EXERCISE -> In the listing below, which lines contain the string "mais"? Copy them all.

=======

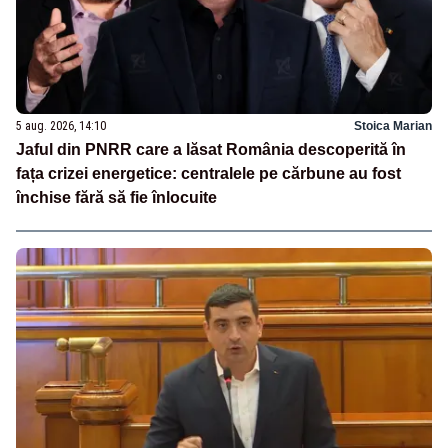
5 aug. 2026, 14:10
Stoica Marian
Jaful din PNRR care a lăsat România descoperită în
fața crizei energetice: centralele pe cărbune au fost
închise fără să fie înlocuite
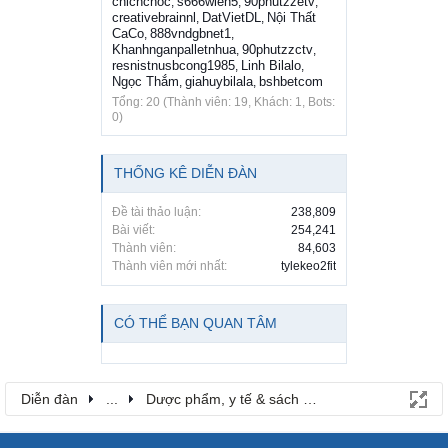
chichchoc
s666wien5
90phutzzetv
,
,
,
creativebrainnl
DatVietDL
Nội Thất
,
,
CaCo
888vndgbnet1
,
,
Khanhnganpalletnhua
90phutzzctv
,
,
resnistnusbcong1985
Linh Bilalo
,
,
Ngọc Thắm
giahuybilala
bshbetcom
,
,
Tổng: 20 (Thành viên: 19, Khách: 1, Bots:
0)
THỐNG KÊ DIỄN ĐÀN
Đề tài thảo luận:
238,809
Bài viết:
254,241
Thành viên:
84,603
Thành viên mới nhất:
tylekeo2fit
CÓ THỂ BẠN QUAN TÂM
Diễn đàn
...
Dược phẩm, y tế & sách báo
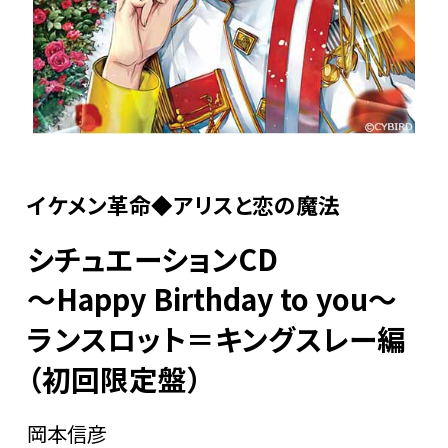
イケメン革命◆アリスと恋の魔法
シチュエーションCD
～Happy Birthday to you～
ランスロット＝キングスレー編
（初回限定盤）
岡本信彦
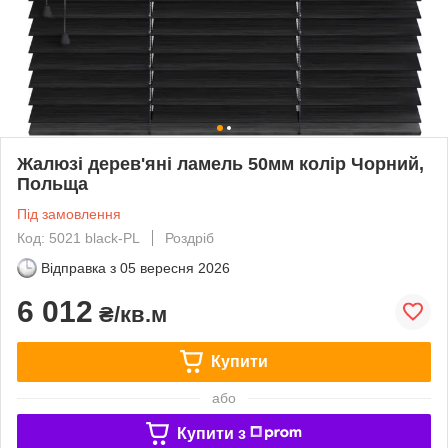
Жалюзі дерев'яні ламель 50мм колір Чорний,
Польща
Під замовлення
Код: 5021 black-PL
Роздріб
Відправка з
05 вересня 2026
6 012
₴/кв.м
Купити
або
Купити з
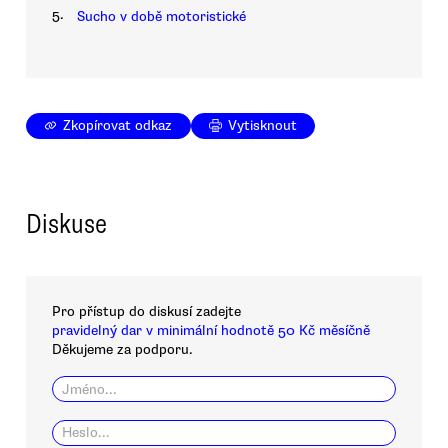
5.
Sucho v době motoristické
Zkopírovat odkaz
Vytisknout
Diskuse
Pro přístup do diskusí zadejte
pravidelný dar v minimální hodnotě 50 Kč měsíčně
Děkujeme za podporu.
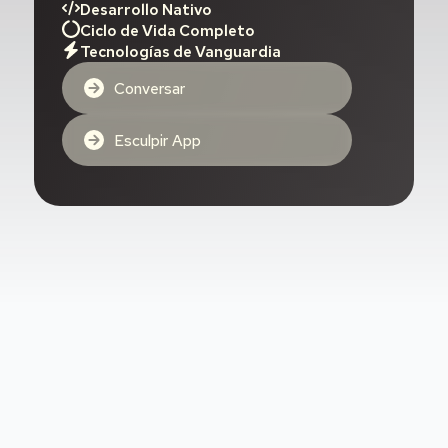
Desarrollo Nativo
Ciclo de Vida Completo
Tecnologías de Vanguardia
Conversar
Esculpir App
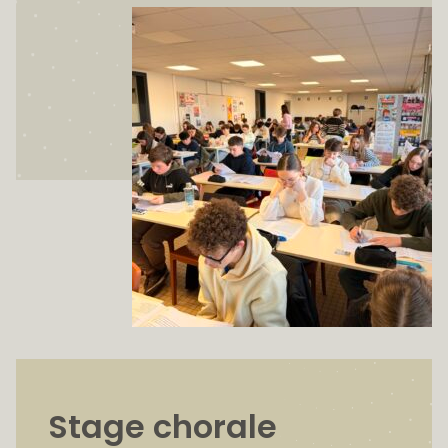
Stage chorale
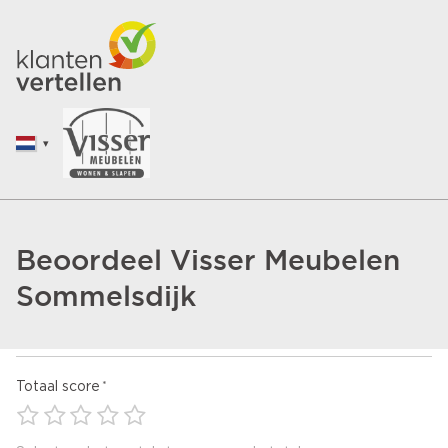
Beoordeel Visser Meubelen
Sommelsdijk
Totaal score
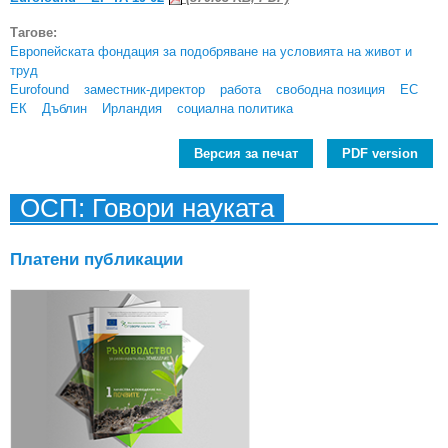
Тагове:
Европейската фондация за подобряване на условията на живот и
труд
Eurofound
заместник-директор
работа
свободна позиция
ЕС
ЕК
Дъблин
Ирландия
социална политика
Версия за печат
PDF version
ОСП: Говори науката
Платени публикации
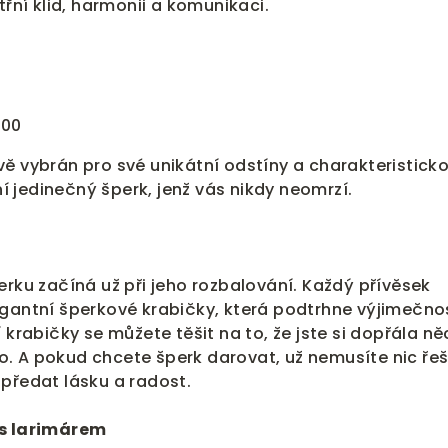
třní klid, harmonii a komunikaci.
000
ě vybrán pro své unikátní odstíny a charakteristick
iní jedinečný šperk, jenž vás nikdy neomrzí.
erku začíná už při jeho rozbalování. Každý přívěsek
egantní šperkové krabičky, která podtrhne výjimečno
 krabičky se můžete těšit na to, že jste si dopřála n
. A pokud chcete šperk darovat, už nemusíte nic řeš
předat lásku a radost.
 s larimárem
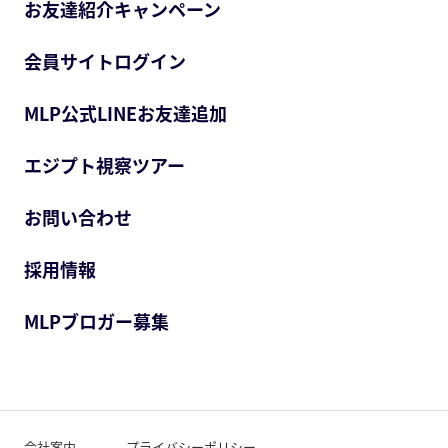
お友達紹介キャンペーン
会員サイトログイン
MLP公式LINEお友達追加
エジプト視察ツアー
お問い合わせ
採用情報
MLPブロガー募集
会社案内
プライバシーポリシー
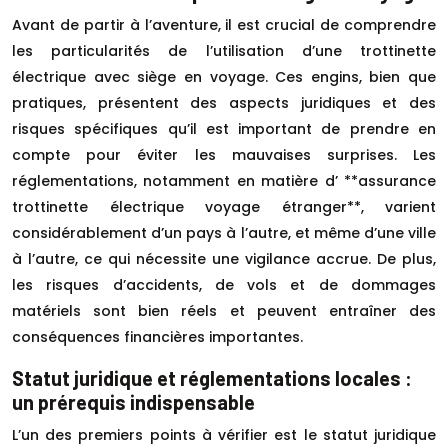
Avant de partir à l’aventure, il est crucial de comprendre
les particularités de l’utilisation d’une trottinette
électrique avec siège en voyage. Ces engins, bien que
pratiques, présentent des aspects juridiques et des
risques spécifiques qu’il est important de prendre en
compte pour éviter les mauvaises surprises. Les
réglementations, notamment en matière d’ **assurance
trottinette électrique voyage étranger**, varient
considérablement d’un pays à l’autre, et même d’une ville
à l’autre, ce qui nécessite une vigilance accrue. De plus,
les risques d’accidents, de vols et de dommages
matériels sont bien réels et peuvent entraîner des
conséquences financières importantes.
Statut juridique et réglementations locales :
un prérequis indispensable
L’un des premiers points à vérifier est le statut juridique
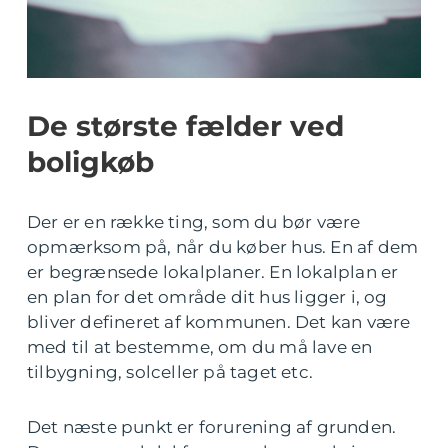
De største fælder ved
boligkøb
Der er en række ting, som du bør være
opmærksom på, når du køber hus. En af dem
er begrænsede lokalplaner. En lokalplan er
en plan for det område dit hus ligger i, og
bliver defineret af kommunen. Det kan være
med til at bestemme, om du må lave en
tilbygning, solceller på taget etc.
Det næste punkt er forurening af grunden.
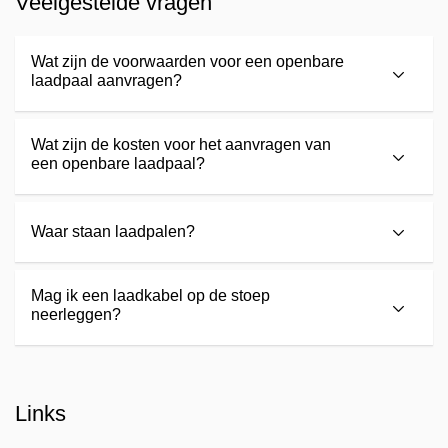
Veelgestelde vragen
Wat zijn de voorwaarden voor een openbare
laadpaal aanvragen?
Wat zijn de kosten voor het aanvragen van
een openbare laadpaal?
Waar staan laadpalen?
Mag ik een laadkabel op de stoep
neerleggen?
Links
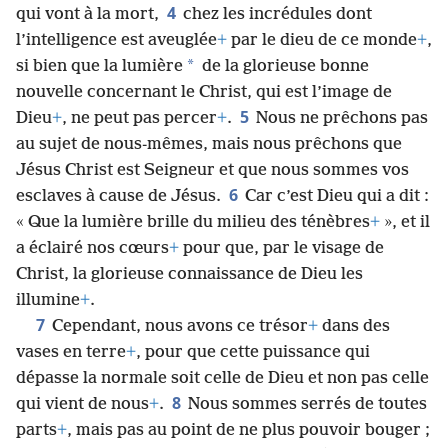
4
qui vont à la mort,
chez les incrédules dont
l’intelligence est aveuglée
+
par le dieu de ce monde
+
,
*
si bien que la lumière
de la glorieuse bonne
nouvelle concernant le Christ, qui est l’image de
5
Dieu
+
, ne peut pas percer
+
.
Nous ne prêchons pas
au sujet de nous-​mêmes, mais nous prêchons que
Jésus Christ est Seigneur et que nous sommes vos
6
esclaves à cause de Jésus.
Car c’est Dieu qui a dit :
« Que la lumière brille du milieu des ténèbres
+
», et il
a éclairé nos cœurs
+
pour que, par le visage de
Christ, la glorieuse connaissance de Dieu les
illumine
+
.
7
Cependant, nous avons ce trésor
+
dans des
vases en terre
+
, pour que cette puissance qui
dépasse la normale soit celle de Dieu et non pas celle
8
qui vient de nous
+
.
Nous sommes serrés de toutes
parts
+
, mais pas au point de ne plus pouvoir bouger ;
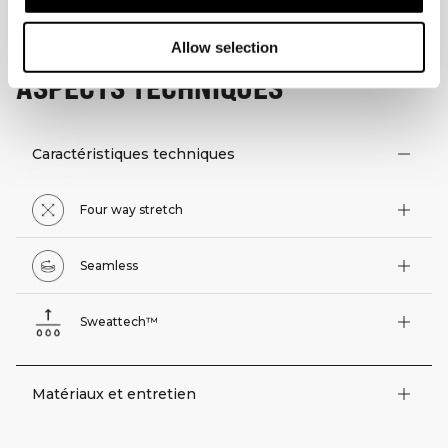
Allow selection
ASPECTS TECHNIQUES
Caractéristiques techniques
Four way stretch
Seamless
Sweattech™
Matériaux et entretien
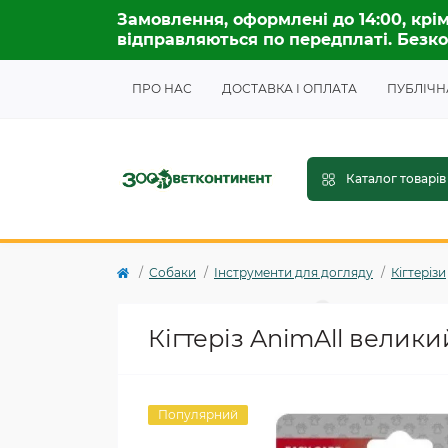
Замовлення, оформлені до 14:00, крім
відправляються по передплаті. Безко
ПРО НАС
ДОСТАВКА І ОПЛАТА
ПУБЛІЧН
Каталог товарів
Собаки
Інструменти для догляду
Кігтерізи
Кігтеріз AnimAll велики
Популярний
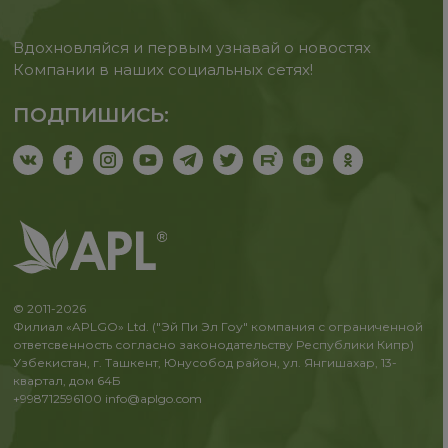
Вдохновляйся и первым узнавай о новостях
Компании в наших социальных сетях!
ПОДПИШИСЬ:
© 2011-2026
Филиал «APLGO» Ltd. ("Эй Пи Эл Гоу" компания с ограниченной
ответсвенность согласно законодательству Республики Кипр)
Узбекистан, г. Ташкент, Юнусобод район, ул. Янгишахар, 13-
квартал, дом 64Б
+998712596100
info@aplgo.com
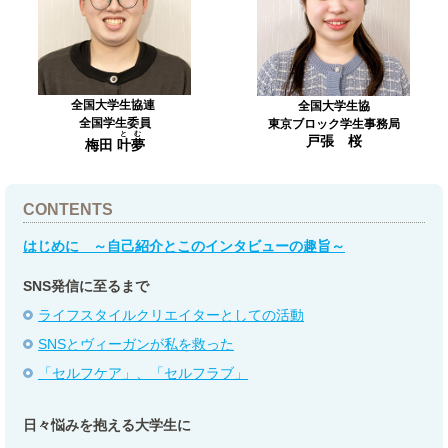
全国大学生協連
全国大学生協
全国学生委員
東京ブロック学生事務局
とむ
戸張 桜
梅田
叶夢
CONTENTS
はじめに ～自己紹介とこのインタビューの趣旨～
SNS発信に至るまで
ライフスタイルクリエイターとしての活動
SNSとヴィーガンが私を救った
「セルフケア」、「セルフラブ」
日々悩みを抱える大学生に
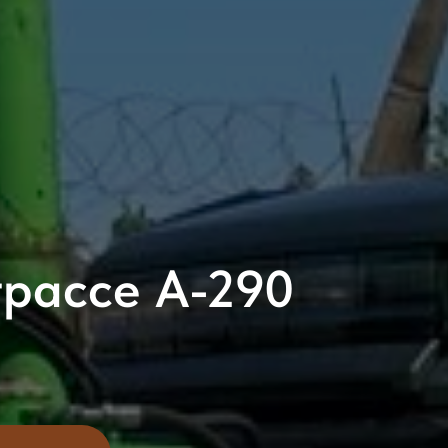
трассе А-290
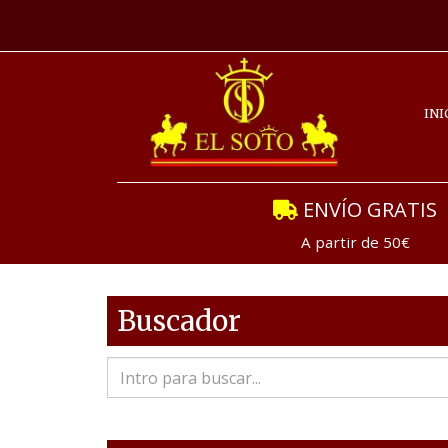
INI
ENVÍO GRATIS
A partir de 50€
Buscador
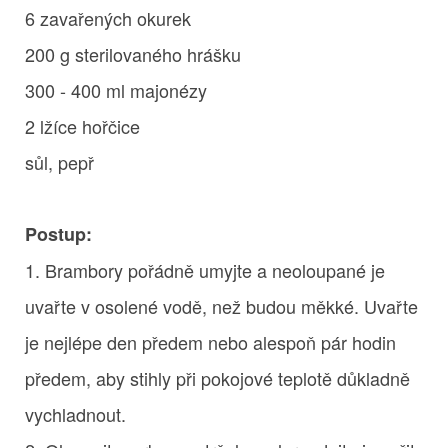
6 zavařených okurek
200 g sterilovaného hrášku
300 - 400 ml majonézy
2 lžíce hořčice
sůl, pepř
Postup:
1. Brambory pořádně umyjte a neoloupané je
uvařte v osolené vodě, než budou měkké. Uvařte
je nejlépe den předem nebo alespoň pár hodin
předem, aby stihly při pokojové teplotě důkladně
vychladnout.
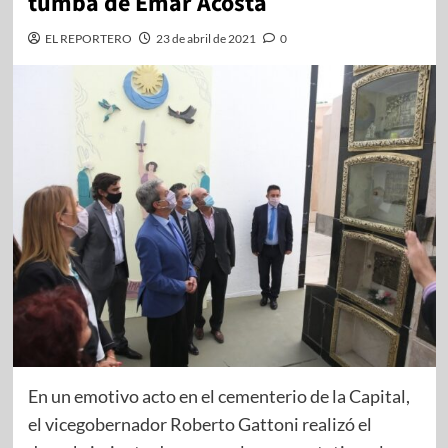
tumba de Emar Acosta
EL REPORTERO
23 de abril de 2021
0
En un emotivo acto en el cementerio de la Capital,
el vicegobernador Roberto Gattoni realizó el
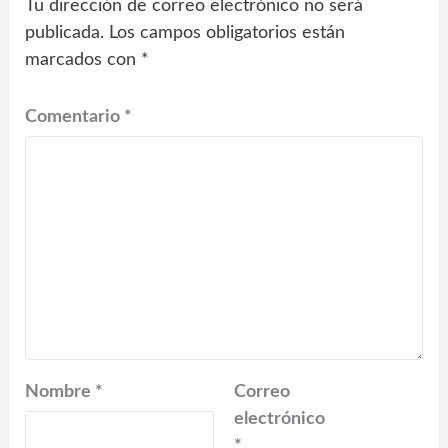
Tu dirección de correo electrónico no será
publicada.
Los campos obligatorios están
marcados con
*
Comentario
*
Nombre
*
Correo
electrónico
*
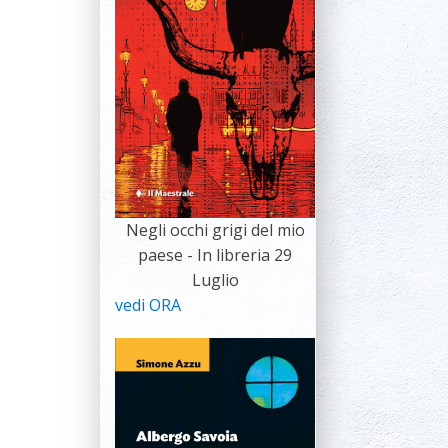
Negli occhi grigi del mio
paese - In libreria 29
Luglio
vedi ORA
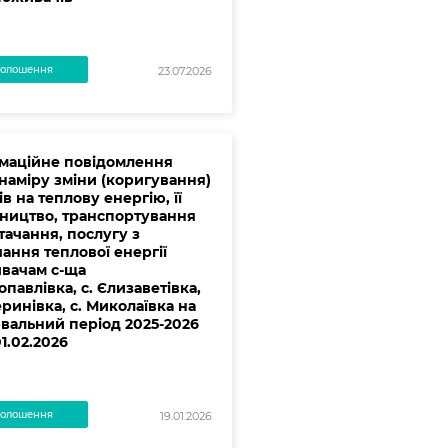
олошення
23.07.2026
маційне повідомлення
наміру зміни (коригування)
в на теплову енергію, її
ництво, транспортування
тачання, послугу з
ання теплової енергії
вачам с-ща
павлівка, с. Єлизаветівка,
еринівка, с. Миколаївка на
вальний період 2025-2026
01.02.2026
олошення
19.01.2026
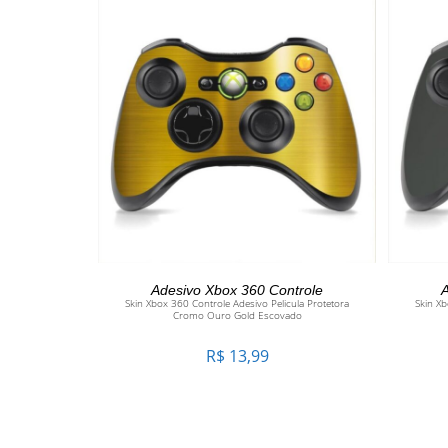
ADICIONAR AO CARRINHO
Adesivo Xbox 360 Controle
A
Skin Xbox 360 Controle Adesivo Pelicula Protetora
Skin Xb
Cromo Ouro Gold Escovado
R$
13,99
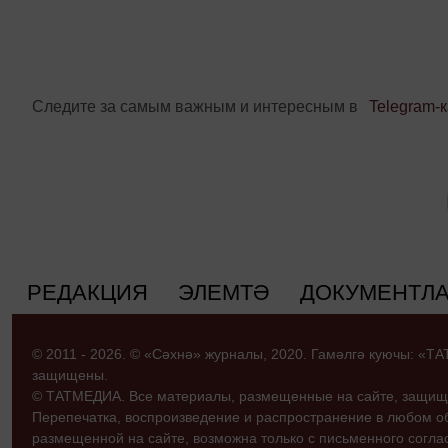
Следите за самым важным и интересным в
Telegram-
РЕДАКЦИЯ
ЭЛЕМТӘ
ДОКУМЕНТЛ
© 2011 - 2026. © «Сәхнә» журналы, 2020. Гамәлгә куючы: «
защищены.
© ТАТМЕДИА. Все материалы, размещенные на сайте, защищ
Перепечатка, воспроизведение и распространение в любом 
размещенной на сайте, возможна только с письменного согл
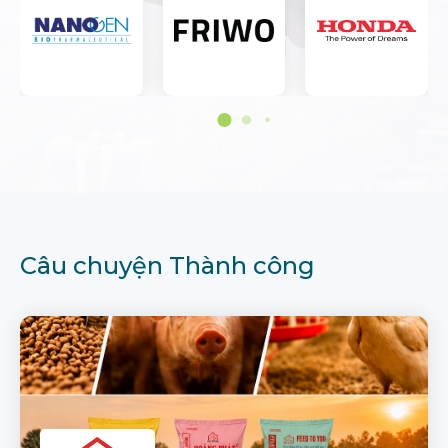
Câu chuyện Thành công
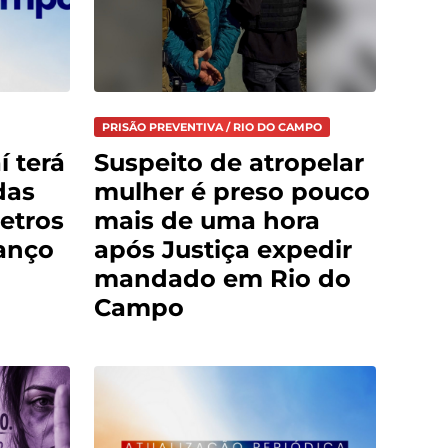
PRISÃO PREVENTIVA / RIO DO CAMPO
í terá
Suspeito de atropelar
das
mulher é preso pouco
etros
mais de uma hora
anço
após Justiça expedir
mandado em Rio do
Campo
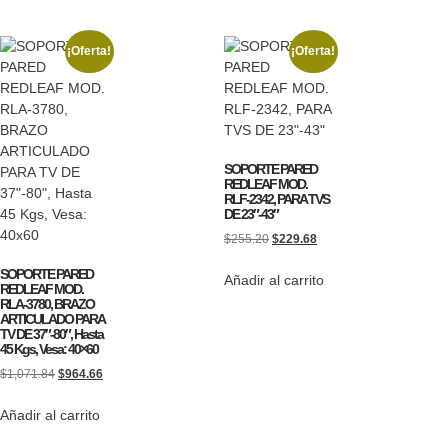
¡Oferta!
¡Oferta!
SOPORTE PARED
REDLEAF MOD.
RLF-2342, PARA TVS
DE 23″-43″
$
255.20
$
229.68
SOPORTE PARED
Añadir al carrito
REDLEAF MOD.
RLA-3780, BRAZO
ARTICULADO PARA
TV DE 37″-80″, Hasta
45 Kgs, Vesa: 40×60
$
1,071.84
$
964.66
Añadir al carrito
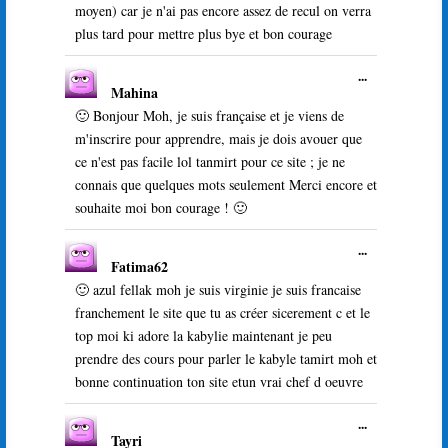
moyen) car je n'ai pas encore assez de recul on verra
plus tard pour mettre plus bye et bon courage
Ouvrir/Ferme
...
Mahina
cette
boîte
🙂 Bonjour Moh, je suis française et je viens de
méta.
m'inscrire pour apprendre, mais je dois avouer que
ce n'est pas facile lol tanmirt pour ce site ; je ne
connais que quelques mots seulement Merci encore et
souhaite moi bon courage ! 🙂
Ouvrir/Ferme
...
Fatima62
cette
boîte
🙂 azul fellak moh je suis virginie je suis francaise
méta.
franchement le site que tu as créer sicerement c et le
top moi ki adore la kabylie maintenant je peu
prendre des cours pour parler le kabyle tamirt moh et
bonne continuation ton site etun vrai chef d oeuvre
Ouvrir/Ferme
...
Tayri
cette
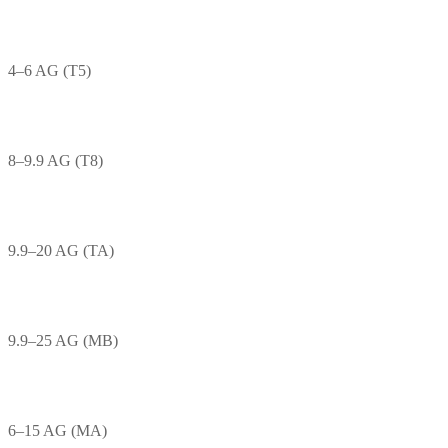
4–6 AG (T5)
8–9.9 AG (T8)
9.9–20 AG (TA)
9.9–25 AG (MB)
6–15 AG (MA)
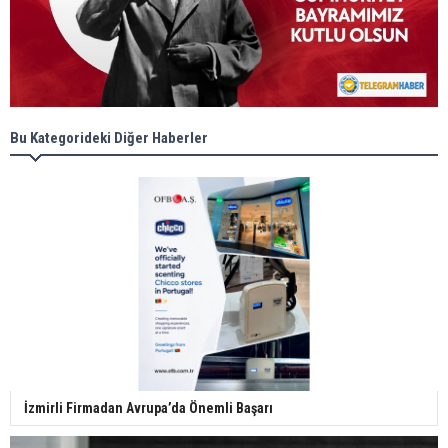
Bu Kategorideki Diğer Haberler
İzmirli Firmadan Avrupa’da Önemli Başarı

=======

SOLUTION FOR THIS TASK ->
au sujet de nous-​mêmes, mais nous prêchons que
, mais pas au point de ne plus pouvoir bouger ;
mais de uma hora
m'inscrire pour apprendre, mais je dois avouer que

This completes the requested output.